Work instructions » Wherever "with" appears in the records below, copy the line that holds it.
Top of Supplied data
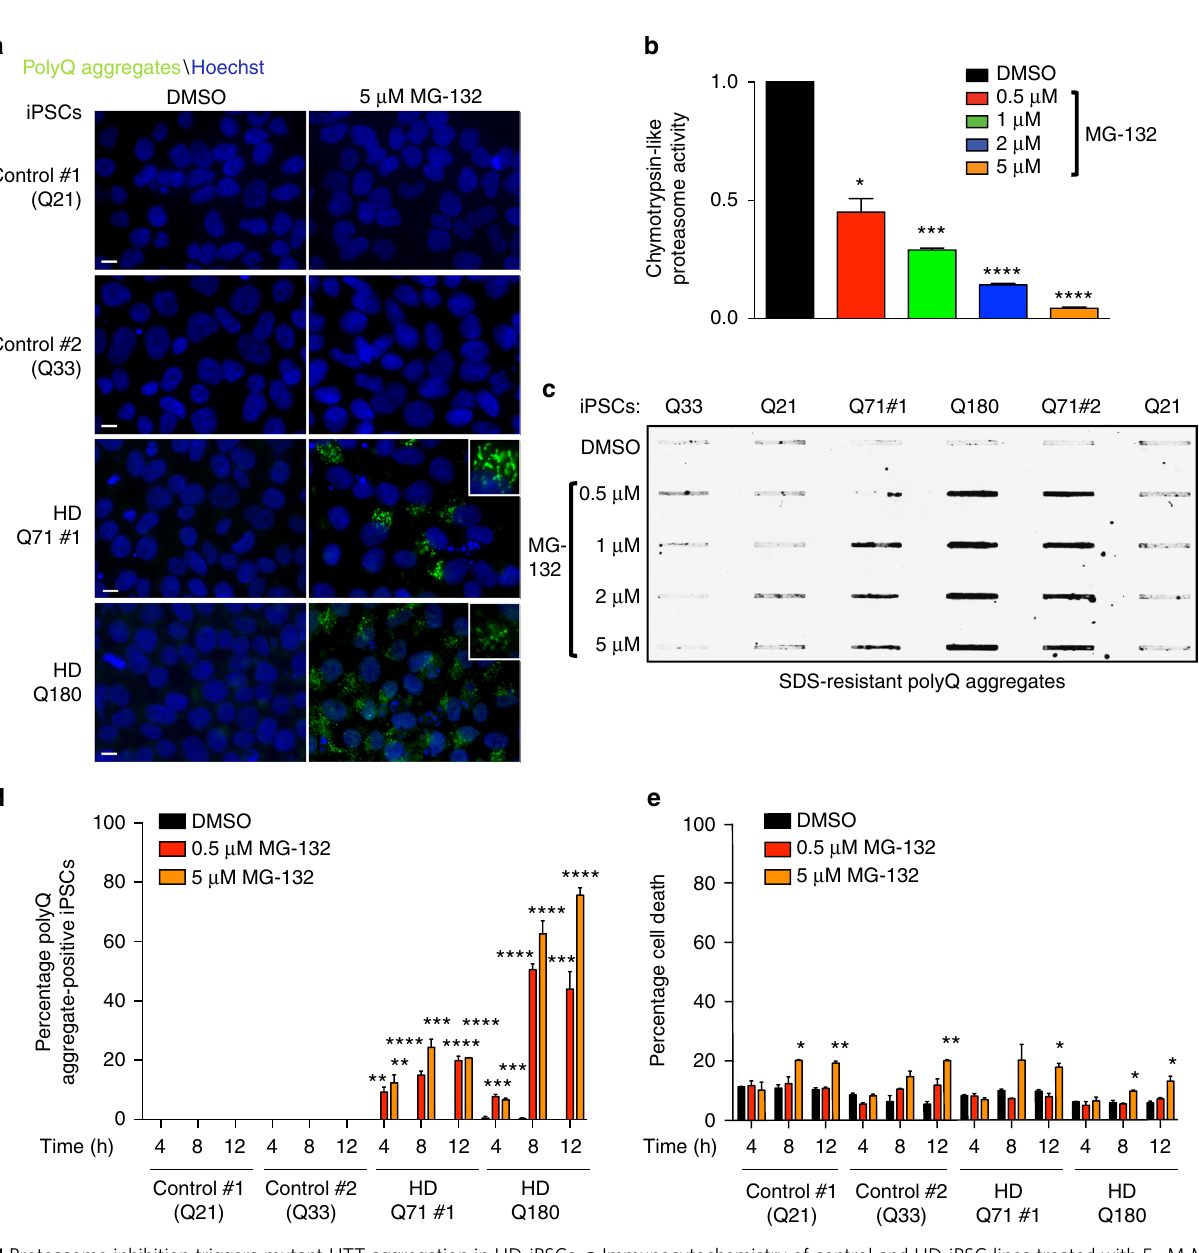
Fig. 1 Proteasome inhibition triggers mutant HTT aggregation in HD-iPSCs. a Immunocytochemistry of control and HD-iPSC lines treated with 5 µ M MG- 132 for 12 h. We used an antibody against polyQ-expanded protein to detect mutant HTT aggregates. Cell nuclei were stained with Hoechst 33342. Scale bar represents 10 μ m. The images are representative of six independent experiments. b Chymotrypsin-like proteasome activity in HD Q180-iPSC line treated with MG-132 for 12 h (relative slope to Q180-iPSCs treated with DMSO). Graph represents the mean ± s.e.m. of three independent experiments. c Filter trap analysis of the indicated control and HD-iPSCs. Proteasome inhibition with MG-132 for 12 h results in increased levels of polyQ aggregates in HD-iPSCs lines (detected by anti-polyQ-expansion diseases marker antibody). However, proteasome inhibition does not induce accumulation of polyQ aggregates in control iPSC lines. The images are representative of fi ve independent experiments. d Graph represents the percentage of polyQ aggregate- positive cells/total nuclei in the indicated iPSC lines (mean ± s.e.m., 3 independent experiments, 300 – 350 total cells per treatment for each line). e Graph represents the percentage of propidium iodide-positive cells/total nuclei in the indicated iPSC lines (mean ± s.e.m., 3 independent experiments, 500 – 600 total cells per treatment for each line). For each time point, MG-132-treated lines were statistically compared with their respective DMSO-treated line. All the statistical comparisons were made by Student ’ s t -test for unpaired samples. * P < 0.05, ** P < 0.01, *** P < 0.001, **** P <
Bottom of Supplied data
Top of Supplied data
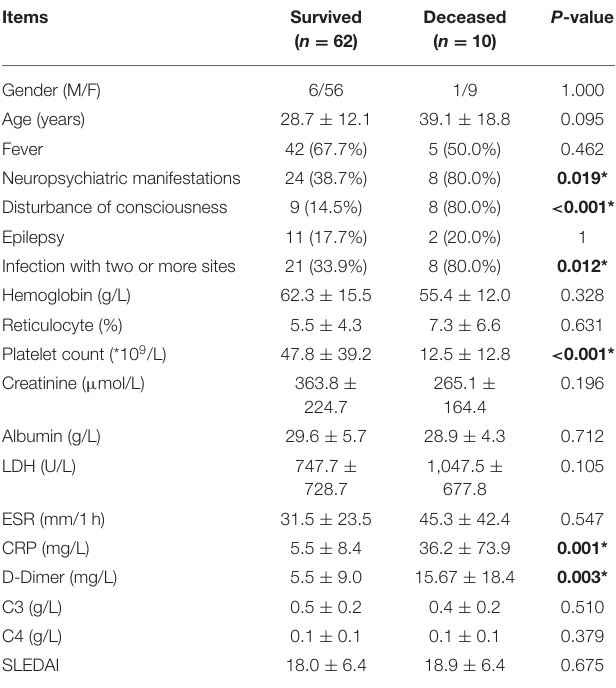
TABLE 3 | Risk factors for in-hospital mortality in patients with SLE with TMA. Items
Bottom of Supplied data
Top of Supplied data
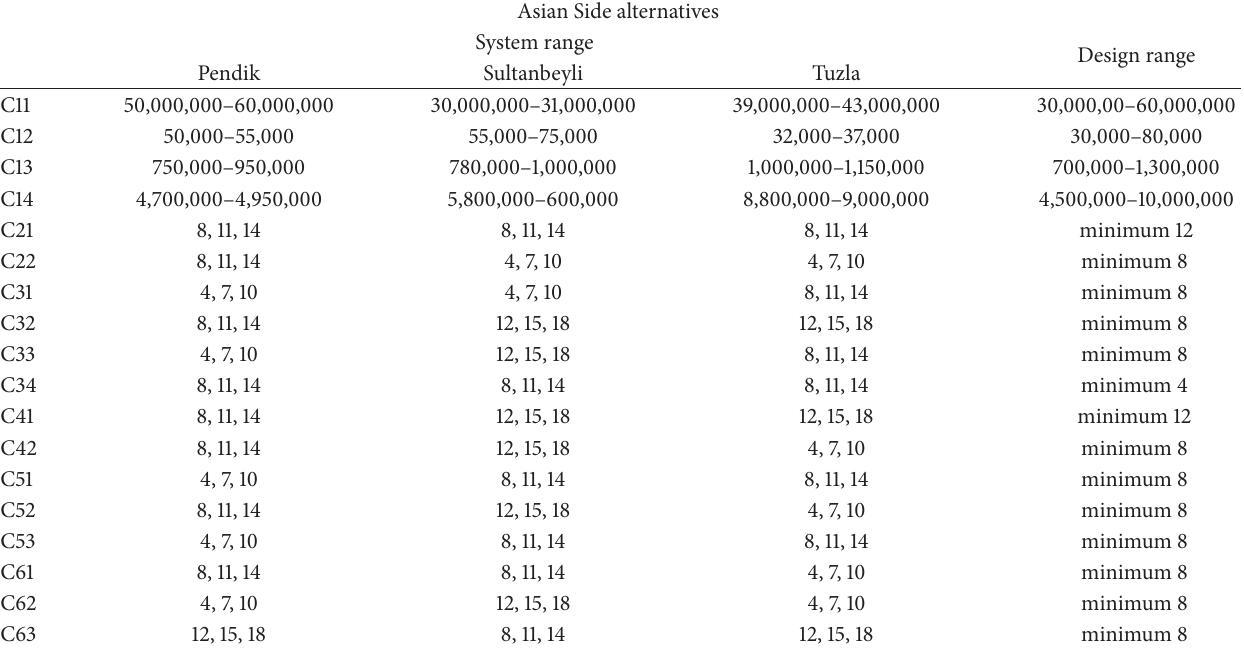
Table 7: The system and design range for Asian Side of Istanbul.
Bottom of Supplied data
Response »
Fig. 1 Proteasome inhibition triggers mutant HTT aggregation in HD-iPSCs. a Immunocytochemistry of control and HD-iPSC lines treated with 5 µ M MG- 132 for 12 h. We used an antibody against polyQ-expanded protein to detect mutant HTT aggregates. Cell nuclei were stained with Hoechst 33342. Scale bar represents 10 μ m. The images are representative of six independent experiments. b Chymotrypsin-like proteasome activity in HD Q180-iPSC line treated with MG-132 for 12 h (relative slope to Q180-iPSCs treated with DMSO). Graph represents the mean ± s.e.m. of three independent experiments. c Filter trap analysis of the indicated control and HD-iPSCs. Proteasome inhibition with MG-132 for 12 h results in increased levels of polyQ aggregates in HD-iPSCs lines (detected by anti-polyQ-expansion diseases marker antibody). However, proteasome inhibition does not induce accumulation of polyQ aggregates in control iPSC lines. The images are representative of fi ve independent experiments. d Graph represents the percentage of polyQ aggregate- positive cells/total nuclei in the indicated iPSC lines (mean ± s.e.m., 3 independent experiments, 300 – 350 total cells per treatment for each line). e Graph represents the percentage of propidium iodide-positive cells/total nuclei in the indicated iPSC lines (mean ± s.e.m., 3 independent experiments, 500 – 600 total cells per treatment for each line). For each time point, MG-132-treated lines were statistically compared with their respective DMSO-treated line. All the statistical comparisons were made by Student ’ s t -test for unpaired samples. * P < 0.05, ** P < 0.01, *** P < 0.001, **** P <
TABLE 3 | Risk factors for in-hospital mortality in patients with SLE with TMA. Items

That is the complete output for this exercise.